Take a look at a robot using Gemini to navigate Google DeepMind offices

Generative AI has already demonstrated significant potential in robotics. Its applications span various domains, including natural language interactions, robot learning, no-code programming, and design. This week, Google’s DeepMind Robotics team is highlighting another promising intersection between AI and robotics: navigation.
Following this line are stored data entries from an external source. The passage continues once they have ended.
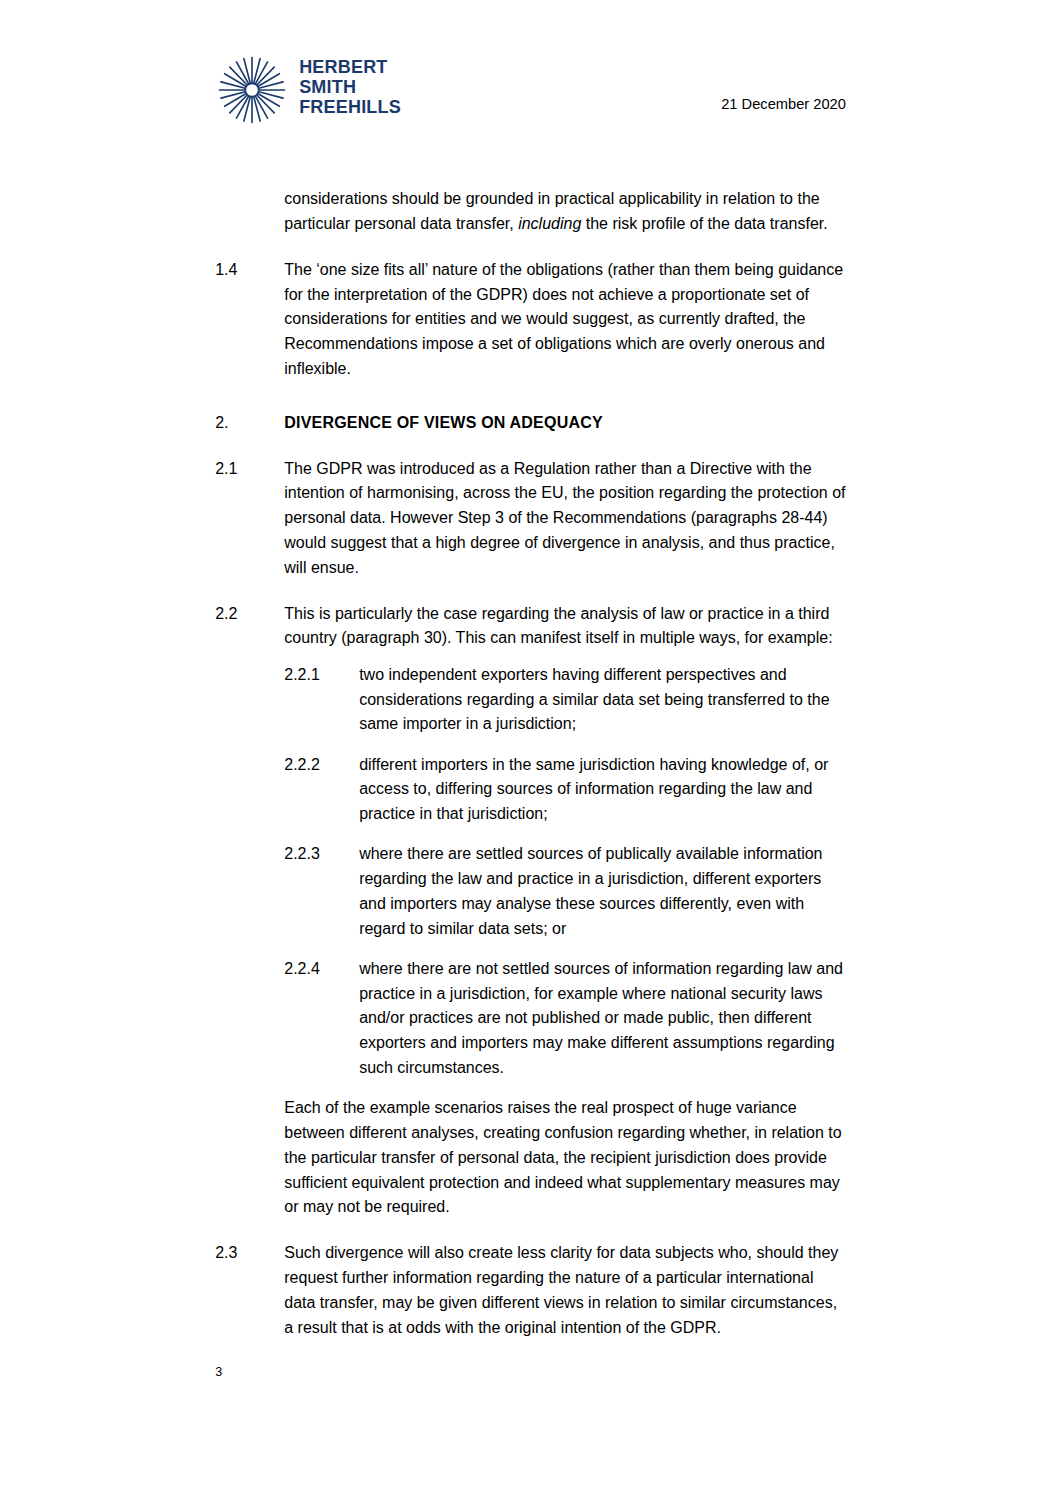Herbert
Smith
Freehills
21 December 2020
considerations should be grounded in practical applicability in relation to the particular personal data transfer, including the risk profile of the data transfer.
1.4
The ‘one size fits all’ nature of the obligations (rather than them being guidance for the interpretation of the GDPR) does not achieve a proportionate set of considerations for entities and we would suggest, as currently drafted, the Recommendations impose a set of obligations which are overly onerous and inflexible.
2.
Divergence of views on adequacy
2.1
The GDPR was introduced as a Regulation rather than a Directive with the intention of harmonising, across the EU, the position regarding the protection of personal data. However Step 3 of the Recommendations (paragraphs 28-44) would suggest that a high degree of divergence in analysis, and thus practice, will ensue.
2.2
This is particularly the case regarding the analysis of law or practice in a third country (paragraph 30). This can manifest itself in multiple ways, for example:
2.2.1
two independent exporters having different perspectives and considerations regarding a similar data set being transferred to the same importer in a jurisdiction;
2.2.2
different importers in the same jurisdiction having knowledge of, or access to, differing sources of information regarding the law and practice in that jurisdiction;
2.2.3
where there are settled sources of publically available information regarding the law and practice in a jurisdiction, different exporters and importers may analyse these sources differently, even with regard to similar data sets; or
2.2.4
where there are not settled sources of information regarding law and practice in a jurisdiction, for example where national security laws and/or practices are not published or made public, then different exporters and importers may make different assumptions regarding such circumstances.
Each of the example scenarios raises the real prospect of huge variance between different analyses, creating confusion regarding whether, in relation to the particular transfer of personal data, the recipient jurisdiction does provide sufficient equivalent protection and indeed what supplementary measures may or may not be required.
2.3
Such divergence will also create less clarity for data subjects who, should they request further information regarding the nature of a particular international data transfer, may be given different views in relation to similar circumstances, a result that is at odds with the original intention of the GDPR.
3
In their latest paper titled “Mobility VLA: Multimodal Instruction Navigation with Long-Context VLMs and Topological Graphs,” the team reveals how they have utilized Google Gemini 1.5 Pro to train a robot to follow commands and navigate an office environment. DeepMind employed some of the Every Day Robots, which have been in use since Google shut down the project amid widespread layoffs last year.

The project includes several videos where DeepMind employees begin by saying “OK, Robot,” similar to a smart assistant activation, and then instruct the system to perform various tasks in the 9,000-square-foot office. In one instance, a Googler asks the robot to take him to a place where he can draw. The robot, sporting a jaunty yellow bowtie, replies, “OK, give me a minute. Considering Gemini… and then directs the person to a huge whiteboard. In another video, a different person instructs the robot to follow the directions on the whiteboard.

A simple map guides the robot to the “Blue Area.” After pausing for a moment, the robot takes a long route, eventually arriving at a robotics testing area. The robot then confidently announces, “I’ve successfully followed the directions on the whiteboard,” exhibiting a level of self-assurance most humans could only wish for.

Before these demonstrations, the robots were familiarized with the office space through a method called “Multimodal Instruction Navigation with demonstration Tours (MINT).” This process involves guiding the robot around the office while pointing out different landmarks using speech. The group then combines environmental awareness with common sense reasoning via hierarchical Vision-Language-Action (VLA). This integration enables the robot to respond to written and drawn commands as well as gestures.

By merging these advanced AI techniques, DeepMind is pushing the boundaries of what robots can achieve in terms of autonomous navigation and task execution in real-world environments. The combination of generative AI and robotics is paving the way for more sophisticated and intuitive robotic assistants in various settings.